Research Methods and Experiments
The study employed a structure-based drug design (SBDD) strategy, optimizing the C4 substituent of the covalent KRASG12C inhibitor BBO-8520 to enhance binding affinity for multiple KRAS mutants and improve oral bioavailability. Surface plasmon resonance (SPR) and HTRF protein-protein interaction (PPI) assays were used to systematically evaluate the binding kinetics and functional inhibition of BBO-11818 against different nucleotide states (GDP/GppNHp) and mutant subtypes (KRASG12D, KRASG12V, etc.). X-ray crystallography resolved the complex structures of BBO-11818 with KRASG12D in both ON and OFF states, revealing its binding to the Switch-II/helix 3 pocket and induction of conformational inactivation of Switch-I. 31P-NMR experiments further confirmed that BBO-11818 shifts the KRAS conformational equilibrium toward the inactive state (state 1). In cellular models, cancer cell lines harboring various KRAS mutations and genetically edited MEF cells were used to assess inhibition of MAPK signaling and cell viability via pERK detection and 3D spheroid proliferation assays. In animal models, pharmacological efficacy was evaluated in multiple KRAS-driven CDX (e.g., HPAC, GP2d) and PDX (LU2049) models, including monotherapy and combination regimens (e.g., anti–PD-1, cetuximab), with tumor growth and survival monitored.Key Conclusions and Perspectives
Research Significance and Prospects
This study marks a significant breakthrough in the development of pan-KRAS inhibitors. As the first potent non-covalent inhibitor targeting the ON state of KRAS, BBO-11818 provides a new tool to overcome the limitations of current KRAS-targeted therapies restricted to the OFF state, potentially addressing resistance caused by GTP-KRAS accumulation. Its oral bioavailability and favorable pharmacokinetic properties support convenient clinical use, and it has already entered Phase I trials (NCT06917079), offering new hope for patients with various KRAS-mutant solid tumors. From a drug development perspective, the success of this molecule validates the feasibility of non-covalent pan-KRAS inhibition, encouraging further development of broad-spectrum inhibitors targeting the Switch-II pocket.

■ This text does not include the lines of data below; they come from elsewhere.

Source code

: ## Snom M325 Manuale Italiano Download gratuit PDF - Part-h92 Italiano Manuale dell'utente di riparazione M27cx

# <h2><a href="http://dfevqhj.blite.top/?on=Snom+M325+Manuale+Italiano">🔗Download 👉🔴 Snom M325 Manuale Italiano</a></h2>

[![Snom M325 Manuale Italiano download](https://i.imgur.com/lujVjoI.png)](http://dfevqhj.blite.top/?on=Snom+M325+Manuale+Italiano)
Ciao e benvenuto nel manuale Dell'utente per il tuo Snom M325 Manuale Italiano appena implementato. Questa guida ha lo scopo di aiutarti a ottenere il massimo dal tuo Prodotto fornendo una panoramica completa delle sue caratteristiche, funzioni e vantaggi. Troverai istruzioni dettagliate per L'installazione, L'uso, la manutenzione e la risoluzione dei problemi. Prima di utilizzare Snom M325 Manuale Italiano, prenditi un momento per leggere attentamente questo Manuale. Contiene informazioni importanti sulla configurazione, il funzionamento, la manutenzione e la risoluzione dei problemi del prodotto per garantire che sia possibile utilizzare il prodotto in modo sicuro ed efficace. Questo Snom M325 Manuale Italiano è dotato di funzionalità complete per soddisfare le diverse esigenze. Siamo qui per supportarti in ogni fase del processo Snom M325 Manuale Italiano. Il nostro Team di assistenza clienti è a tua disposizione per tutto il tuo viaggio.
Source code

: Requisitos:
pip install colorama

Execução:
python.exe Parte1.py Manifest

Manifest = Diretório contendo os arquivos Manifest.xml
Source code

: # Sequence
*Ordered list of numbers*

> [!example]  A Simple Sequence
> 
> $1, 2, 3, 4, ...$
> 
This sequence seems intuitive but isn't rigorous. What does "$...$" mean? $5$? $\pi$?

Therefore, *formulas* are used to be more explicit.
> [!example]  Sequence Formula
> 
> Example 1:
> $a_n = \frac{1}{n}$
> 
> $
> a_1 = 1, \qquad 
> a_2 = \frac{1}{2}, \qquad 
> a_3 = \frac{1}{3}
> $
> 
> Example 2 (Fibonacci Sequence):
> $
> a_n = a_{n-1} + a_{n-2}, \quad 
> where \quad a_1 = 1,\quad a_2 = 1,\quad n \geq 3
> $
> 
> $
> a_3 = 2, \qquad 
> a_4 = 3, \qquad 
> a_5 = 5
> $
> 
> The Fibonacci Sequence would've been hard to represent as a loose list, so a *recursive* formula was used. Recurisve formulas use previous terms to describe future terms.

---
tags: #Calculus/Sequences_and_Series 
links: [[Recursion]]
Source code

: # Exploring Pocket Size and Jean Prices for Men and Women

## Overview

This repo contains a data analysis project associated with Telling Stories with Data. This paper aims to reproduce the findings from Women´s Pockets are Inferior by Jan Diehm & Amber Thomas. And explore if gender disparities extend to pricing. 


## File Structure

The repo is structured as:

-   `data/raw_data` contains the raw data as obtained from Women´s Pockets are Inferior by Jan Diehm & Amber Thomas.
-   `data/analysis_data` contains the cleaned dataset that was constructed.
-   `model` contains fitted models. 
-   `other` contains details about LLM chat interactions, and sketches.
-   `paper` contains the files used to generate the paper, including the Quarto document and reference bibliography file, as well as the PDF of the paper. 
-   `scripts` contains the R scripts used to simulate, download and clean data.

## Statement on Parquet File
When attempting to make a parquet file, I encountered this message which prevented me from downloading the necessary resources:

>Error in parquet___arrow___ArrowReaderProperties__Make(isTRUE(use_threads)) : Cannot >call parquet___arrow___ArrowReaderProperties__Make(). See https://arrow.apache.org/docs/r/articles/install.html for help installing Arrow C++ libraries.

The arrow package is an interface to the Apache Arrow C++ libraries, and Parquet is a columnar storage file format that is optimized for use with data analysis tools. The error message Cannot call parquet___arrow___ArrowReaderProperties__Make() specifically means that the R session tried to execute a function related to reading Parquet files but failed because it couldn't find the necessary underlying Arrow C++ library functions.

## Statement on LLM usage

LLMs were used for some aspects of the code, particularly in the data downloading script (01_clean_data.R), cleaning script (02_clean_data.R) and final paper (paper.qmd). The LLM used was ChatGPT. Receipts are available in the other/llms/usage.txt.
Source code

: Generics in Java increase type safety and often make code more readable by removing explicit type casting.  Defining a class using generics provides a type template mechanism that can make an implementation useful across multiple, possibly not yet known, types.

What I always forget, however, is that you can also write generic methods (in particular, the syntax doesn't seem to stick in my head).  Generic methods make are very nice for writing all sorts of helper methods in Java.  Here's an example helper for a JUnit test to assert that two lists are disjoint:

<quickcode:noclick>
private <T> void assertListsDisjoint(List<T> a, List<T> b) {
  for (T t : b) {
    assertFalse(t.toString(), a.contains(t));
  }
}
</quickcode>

Moreover, its synergistic effects with multiple targeted therapies provide preclinical rationale for constructing combination regimens that achieve deep responses (e.g., KRAS+EGFR, KRAS+immunotherapy), advancing the optimization of precision combination strategies.
Conclusion
The BBO-11818 reported in this study represents a major advance in KRAS-targeted therapy. As a potent, selective, and orally bioavailable non-covalent pan-KRAS inhibitor, it effectively targets multiple oncogenic KRAS mutants in both ON and OFF states, overcoming limitations of previous inhibitors. It demonstrates strong tumor-suppressive activity in various KRAS-mutant solid tumor models and exhibits synergistic effects with immunotherapy, anti-EGFR, and PI3K pathway inhibitors, highlighting its potential as a cornerstone of combination therapies. From bench to bedside, BBO-11818 not only offers new therapeutic hope for patients with KRASG12D and KRASG12V mutations but also establishes pan-KRAS inhibition as a viable strategy. Its entry into clinical trials marks a pivotal transition from 'undruggable' to 'druggable,' profoundly impacting the future care of KRAS-driven cancers such as pancreatic, colorectal, and non-small cell lung cancers, and advancing personalized precision medicine to deeper levels.